ANY-how, SketchUp is hands-down the most intuitive 3-D modeler I’ve every used; I used to use it in presentations when giving demos at the Apple Store. It used to be just horribly, prohibitively expensive, and now it is the opposite of expensive. Google seems to want you to use it to populate Google Earth, but you can use it for just about anything. Check it out.

~jeff

the show

April 27th, 2006


No, not the kinda boring one with Harry Shearer. That’s “Le Show“. This is “The Show” with the you-like-him-or-you-friggin’-hate-him, Max Headroom-esque “Ze Frank”. I like that the show is easily subscribed to via RSS, but I’m not sure that I can take the slightly exhausting Frank each and every day. Good for him for putting this together, though.

~jeff

chernobyl 20 year anniversary

April 26th, 2006

Chernobyl

The Chernobyl nuclear disaster happened on April 26, 1986; the day before my twelfth birthday (although I don’t remember it at all of course, I was too busy riding my bike and fighting with my little brother to notice).

A ghost town remains, and this crazy broad rides her motorcycle all around that mess and takes pictures. I recommend taking the tour.

(While we’re talking about cool pictures of abandoned places, check these out too, House review, ovulation tests.)

So what can you do? Well, the least you can do is check out some Chernobyl porn.

david lynch at berkeley

April 25th, 2006


David Lynch has a Q & A — a long one, clocking in at 1 hour 45 minutes — at the new UC Berkley section of iTunes. I haven’t listened to it yet, but I assume at the end Lynch pulls a red curtain back and a dwarf with antlers comes out on stilts holding a tray of coffee and pie to announce “!elbat acimrof a si siht”, all set to a cool, cool, cool Angelo Badalamenti soundtrack.

It’s great to see Apple doing this, and it’s great that these files — opposed to the files from Stanford — are in mp3 format rather than ACC. Nothing against AAC, it’s a great format, but educational materials should strive to be in the format that allows the absolute widest accessibility, and right now that’s mp3.

~jeff

こんにちは, bitches

April 25th, 2006


Here goes the oddest and most futile bit of self-promotion I will ever do: Behold my book, The Spam Letters, in Japanese!

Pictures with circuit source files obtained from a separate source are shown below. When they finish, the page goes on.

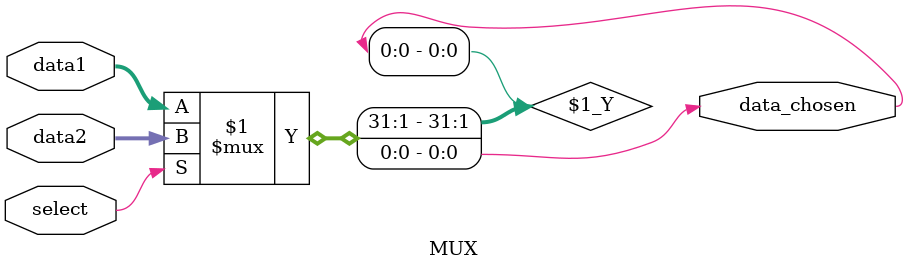
<source format=v>
`timescale 1ns / 1ps


module MUX(
    input wire [31:0] data1,
    input wire [31:0] data2,
    input wire select,
    output data_chosen
    );

    assign data_chosen = select ? data2 : data1; 

endmodule

</source>
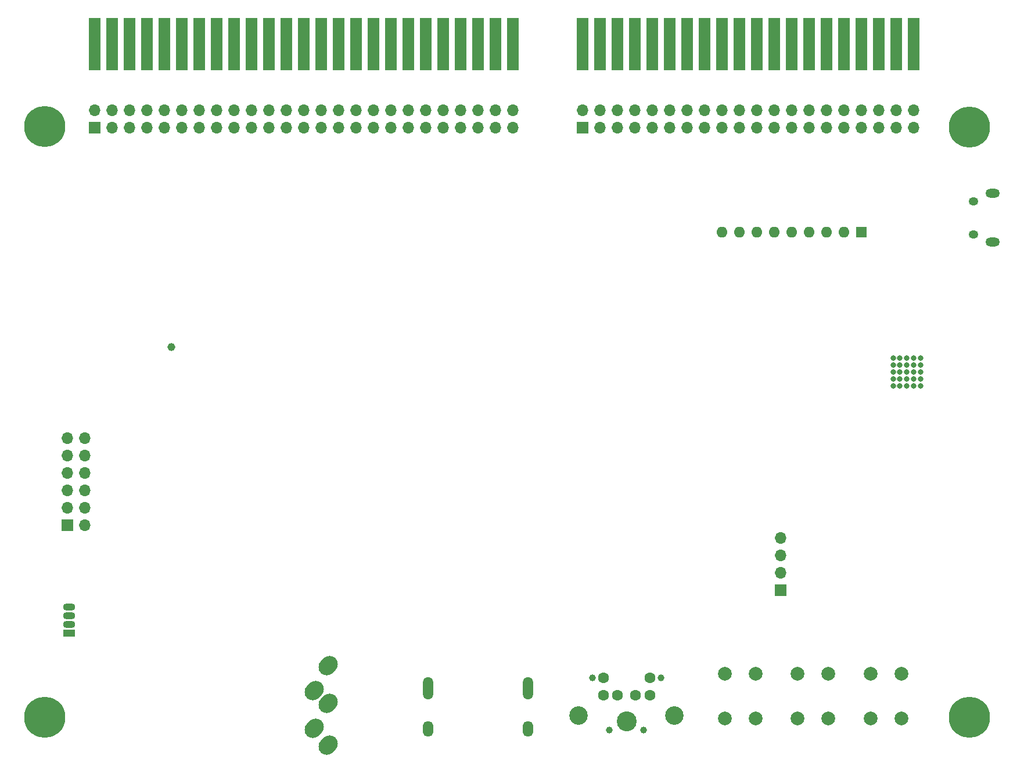
<source format=gbr>
%TF.GenerationSoftware,KiCad,Pcbnew,(6.0.11)*%
%TF.CreationDate,2023-05-25T19:22:19-07:00*%
%TF.ProjectId,TRS-IO++,5452532d-494f-42b2-9b2e-6b696361645f,rev?*%
%TF.SameCoordinates,Original*%
%TF.FileFunction,Soldermask,Bot*%
%TF.FilePolarity,Negative*%
%FSLAX46Y46*%
G04 Gerber Fmt 4.6, Leading zero omitted, Abs format (unit mm)*
G04 Created by KiCad (PCBNEW (6.0.11)) date 2023-05-25 19:22:19*
%MOMM*%
%LPD*%
G01*
G04 APERTURE LIST*
G04 Aperture macros list*
%AMHorizOval*
0 Thick line with rounded ends*
0 $1 width*
0 $2 $3 position (X,Y) of the first rounded end (center of the circle)*
0 $4 $5 position (X,Y) of the second rounded end (center of the circle)*
0 Add line between two ends*
20,1,$1,$2,$3,$4,$5,0*
0 Add two circle primitives to create the rounded ends*
1,1,$1,$2,$3*
1,1,$1,$4,$5*%
G04 Aperture macros list end*
%ADD10R,1.600000X1.600000*%
%ADD11O,1.600000X1.600000*%
%ADD12C,2.000000*%
%ADD13C,0.800000*%
%ADD14C,6.000000*%
%ADD15R,1.700000X1.700000*%
%ADD16O,1.700000X1.700000*%
%ADD17HorizOval,2.400000X-0.212132X-0.212132X0.212132X0.212132X0*%
%ADD18O,1.500000X3.300000*%
%ADD19O,1.500000X2.300000*%
%ADD20O,1.400000X1.200000*%
%ADD21O,2.100000X1.300000*%
%ADD22R,1.778000X7.620000*%
%ADD23R,1.800000X1.070000*%
%ADD24O,1.800000X1.070000*%
%ADD25C,1.600000*%
%ADD26C,1.000000*%
%ADD27C,2.900000*%
%ADD28C,2.700000*%
%ADD29C,1.150000*%
G04 APERTURE END LIST*
D10*
%TO.C,RN1*%
X185028600Y-70713600D03*
D11*
X182488600Y-70713600D03*
X179948600Y-70713600D03*
X177408600Y-70713600D03*
X174868600Y-70713600D03*
X172328600Y-70713600D03*
X169788600Y-70713600D03*
X167248600Y-70713600D03*
X164708600Y-70713600D03*
%TD*%
D12*
%TO.C,SW4*%
X165100000Y-141629200D03*
X165100000Y-135129200D03*
X169600000Y-141629200D03*
X169600000Y-135129200D03*
%TD*%
D13*
%TO.C,H3*%
X202387690Y-139887010D03*
X203046700Y-141478000D03*
X199205710Y-143068990D03*
D14*
X200796700Y-141478000D03*
D13*
X200796700Y-143728000D03*
X202387690Y-143068990D03*
X200796700Y-139228000D03*
X198546700Y-141478000D03*
X199205710Y-139887010D03*
%TD*%
%TO.C,H2*%
X198546700Y-55321200D03*
X202387690Y-53730210D03*
X200796700Y-57571200D03*
X199205710Y-53730210D03*
X203046700Y-55321200D03*
X199205710Y-56912190D03*
X202387690Y-56912190D03*
D14*
X200796700Y-55321200D03*
D13*
X200796700Y-53071200D03*
%TD*%
D12*
%TO.C,SW2*%
X175727350Y-135129200D03*
X175727350Y-141629200D03*
X180227350Y-141629200D03*
X180227350Y-135129200D03*
%TD*%
D15*
%TO.C,J2*%
X144413700Y-55422800D03*
D16*
X144413700Y-52882800D03*
X146953700Y-55422800D03*
X146953700Y-52882800D03*
X149493700Y-55422800D03*
X149493700Y-52882800D03*
X152033700Y-55422800D03*
X152033700Y-52882800D03*
X154573700Y-55422800D03*
X154573700Y-52882800D03*
X157113700Y-55422800D03*
X157113700Y-52882800D03*
X159653700Y-55422800D03*
X159653700Y-52882800D03*
X162193700Y-55422800D03*
X162193700Y-52882800D03*
X164733700Y-55422800D03*
X164733700Y-52882800D03*
X167273700Y-55422800D03*
X167273700Y-52882800D03*
X169813700Y-55422800D03*
X169813700Y-52882800D03*
X172353700Y-55422800D03*
X172353700Y-52882800D03*
X174893700Y-55422800D03*
X174893700Y-52882800D03*
X177433700Y-55422800D03*
X177433700Y-52882800D03*
X179973700Y-55422800D03*
X179973700Y-52882800D03*
X182513700Y-55422800D03*
X182513700Y-52882800D03*
X185053700Y-55422800D03*
X185053700Y-52882800D03*
X187593700Y-55422800D03*
X187593700Y-52882800D03*
X190133700Y-55422800D03*
X190133700Y-52882800D03*
X192673700Y-55422800D03*
X192673700Y-52882800D03*
%TD*%
D17*
%TO.C,J10*%
X105273899Y-137591199D03*
X107273899Y-139391199D03*
X107273899Y-145491199D03*
X105273899Y-143091199D03*
X107273899Y-133891199D03*
%TD*%
D18*
%TO.C,J7*%
X136409000Y-137228600D03*
D19*
X121909000Y-143188600D03*
X136409000Y-143188600D03*
D18*
X121909000Y-137228600D03*
%TD*%
D15*
%TO.C,J8*%
X173255166Y-122892600D03*
D16*
X173255166Y-120352600D03*
X173255166Y-117812600D03*
X173255166Y-115272600D03*
%TD*%
D12*
%TO.C,SW1*%
X186354700Y-135129200D03*
X186354700Y-141629200D03*
X190854700Y-141629200D03*
X190854700Y-135129200D03*
%TD*%
D15*
%TO.C,J5*%
X69322000Y-113411400D03*
D16*
X71862000Y-113411400D03*
X69322000Y-110871400D03*
X71862000Y-110871400D03*
X69322000Y-108331400D03*
X71862000Y-108331400D03*
X69322000Y-105791400D03*
X71862000Y-105791400D03*
X69322000Y-103251400D03*
X71862000Y-103251400D03*
X69322000Y-100711400D03*
X71862000Y-100711400D03*
%TD*%
D13*
%TO.C,U1*%
X189655900Y-90090800D03*
X192655900Y-90090800D03*
X192655900Y-91090800D03*
X189655900Y-91090800D03*
X193655900Y-93090800D03*
X193655900Y-89090800D03*
X189655900Y-92090800D03*
X190655900Y-91090800D03*
X191655900Y-93090800D03*
X189655900Y-93090800D03*
X189655900Y-89090800D03*
X191655900Y-92090800D03*
X191655900Y-91090800D03*
X193655900Y-91090800D03*
X192655900Y-93090800D03*
X190655900Y-93090800D03*
X190655900Y-89090800D03*
X192655900Y-92090800D03*
X193655900Y-92090800D03*
X192655900Y-89090800D03*
X190655900Y-90090800D03*
X191655900Y-90090800D03*
X193655900Y-90090800D03*
X191655900Y-89090800D03*
X190655900Y-92090800D03*
%TD*%
%TO.C,H1*%
X66024300Y-57520400D03*
X64433310Y-56861390D03*
X68274300Y-55270400D03*
D14*
X66024300Y-55270400D03*
D13*
X64433310Y-53679410D03*
X67615290Y-56861390D03*
X67615290Y-53679410D03*
X66024300Y-53020400D03*
X63774300Y-55270400D03*
%TD*%
D20*
%TO.C,J12*%
X201374000Y-66155000D03*
D21*
X204124000Y-72155000D03*
X204124000Y-65005000D03*
D20*
X201374000Y-71005000D03*
%TD*%
D22*
%TO.C,J4*%
X144408700Y-43281600D03*
X146948700Y-43281600D03*
X149488700Y-43281600D03*
X152028700Y-43281600D03*
X154568700Y-43281600D03*
X157108700Y-43281600D03*
X159648700Y-43281600D03*
X162188700Y-43281600D03*
X164728700Y-43281600D03*
X167268700Y-43281600D03*
X169808700Y-43281600D03*
X172348700Y-43281600D03*
X174888700Y-43281600D03*
X177428700Y-43281600D03*
X179968700Y-43281600D03*
X182508700Y-43281600D03*
X185048700Y-43281600D03*
X187588700Y-43281600D03*
X190128700Y-43281600D03*
X192668700Y-43281600D03*
%TD*%
%TO.C,J3*%
X73263300Y-43281600D03*
X75803300Y-43281600D03*
X78343300Y-43281600D03*
X80883300Y-43281600D03*
X83423300Y-43281600D03*
X85963300Y-43281600D03*
X88503300Y-43281600D03*
X91043300Y-43281600D03*
X93583300Y-43281600D03*
X96123300Y-43281600D03*
X98663300Y-43281600D03*
X101203300Y-43281600D03*
X103743300Y-43281600D03*
X106283300Y-43281600D03*
X108823300Y-43281600D03*
X111363300Y-43281600D03*
X113903300Y-43281600D03*
X116443300Y-43281600D03*
X118983300Y-43281600D03*
X121523300Y-43281600D03*
X124063300Y-43281600D03*
X126603300Y-43281600D03*
X129143300Y-43281600D03*
X131683300Y-43281600D03*
X134223300Y-43281600D03*
%TD*%
D23*
%TO.C,D1*%
X69543200Y-129156000D03*
D24*
X69543200Y-127886000D03*
X69543200Y-126616000D03*
X69543200Y-125346000D03*
%TD*%
D25*
%TO.C,J11*%
X152109500Y-138232700D03*
X149509500Y-138232700D03*
X154209500Y-138232700D03*
X147409500Y-138232700D03*
X154209500Y-135732700D03*
X147409500Y-135732700D03*
D26*
X153309500Y-143332700D03*
X148309500Y-143332700D03*
X155809500Y-135732700D03*
X145809500Y-135732700D03*
D27*
X150809500Y-142032700D03*
D28*
X157809500Y-141232700D03*
X143809500Y-141232700D03*
%TD*%
D29*
%TO.C,Conn1*%
X84440300Y-87422900D03*
%TD*%
D15*
%TO.C,J1*%
X73237900Y-55422800D03*
D16*
X73237900Y-52882800D03*
X75777900Y-55422800D03*
X75777900Y-52882800D03*
X78317900Y-55422800D03*
X78317900Y-52882800D03*
X80857900Y-55422800D03*
X80857900Y-52882800D03*
X83397900Y-55422800D03*
X83397900Y-52882800D03*
X85937900Y-55422800D03*
X85937900Y-52882800D03*
X88477900Y-55422800D03*
X88477900Y-52882800D03*
X91017900Y-55422800D03*
X91017900Y-52882800D03*
X93557900Y-55422800D03*
X93557900Y-52882800D03*
X96097900Y-55422800D03*
X96097900Y-52882800D03*
X98637900Y-55422800D03*
X98637900Y-52882800D03*
X101177900Y-55422800D03*
X101177900Y-52882800D03*
X103717900Y-55422800D03*
X103717900Y-52882800D03*
X106257900Y-55422800D03*
X106257900Y-52882800D03*
X108797900Y-55422800D03*
X108797900Y-52882800D03*
X111337900Y-55422800D03*
X111337900Y-52882800D03*
X113877900Y-55422800D03*
X113877900Y-52882800D03*
X116417900Y-55422800D03*
X116417900Y-52882800D03*
X118957900Y-55422800D03*
X118957900Y-52882800D03*
X121497900Y-55422800D03*
X121497900Y-52882800D03*
X124037900Y-55422800D03*
X124037900Y-52882800D03*
X126577900Y-55422800D03*
X126577900Y-52882800D03*
X129117900Y-55422800D03*
X129117900Y-52882800D03*
X131657900Y-55422800D03*
X131657900Y-52882800D03*
X134197900Y-55422800D03*
X134197900Y-52882800D03*
%TD*%
D13*
%TO.C,H4*%
X66024300Y-143728000D03*
X68274300Y-141478000D03*
X64433310Y-139887010D03*
X66024300Y-139228000D03*
X64433310Y-143068990D03*
X67615290Y-143068990D03*
D14*
X66024300Y-141478000D03*
D13*
X63774300Y-141478000D03*
X67615290Y-139887010D03*
%TD*%
M02*

</source>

Tell all your friends who can and want to read broken English translated into Japanese!

new super mario bros.

April 25th, 2006


Just how lame is it that I’m psyched for the new Mario game? Pretty freakin’ lame, I’ll admit, but see, me and Mario go way back. Twenty years ago (!), I saved up my lawn mowing money for an entire summer in order to mail order one of the very first original NES consoles — I remember that I had seen “Super Mario Bros.” in a Howard Johnson’s off I-84 and I was understandably mesmerized. The original NES console came with “Gyromite”, a stunningly obtuse and unfun game that no one remembers, with a robot that spun tops, and “Duck Hunt”, which everyone remembers because of the dog that laughs at you. I has to also special order “Super Mario Bros.”, and the first time I found a warp zone, well, it was all over. The “New Super Mario Bros.” comes out on May 16th, and I, um, might have some unexpectedly pressing business at the mall that day, or somethin’.

~jeff

perry bible fellowship

April 24th, 2006


Most of these delightfully goony and macabre comics seem to exist to answer the question “What if Edward Gorey had both an online comic strip, and a serious problem with inhalants?”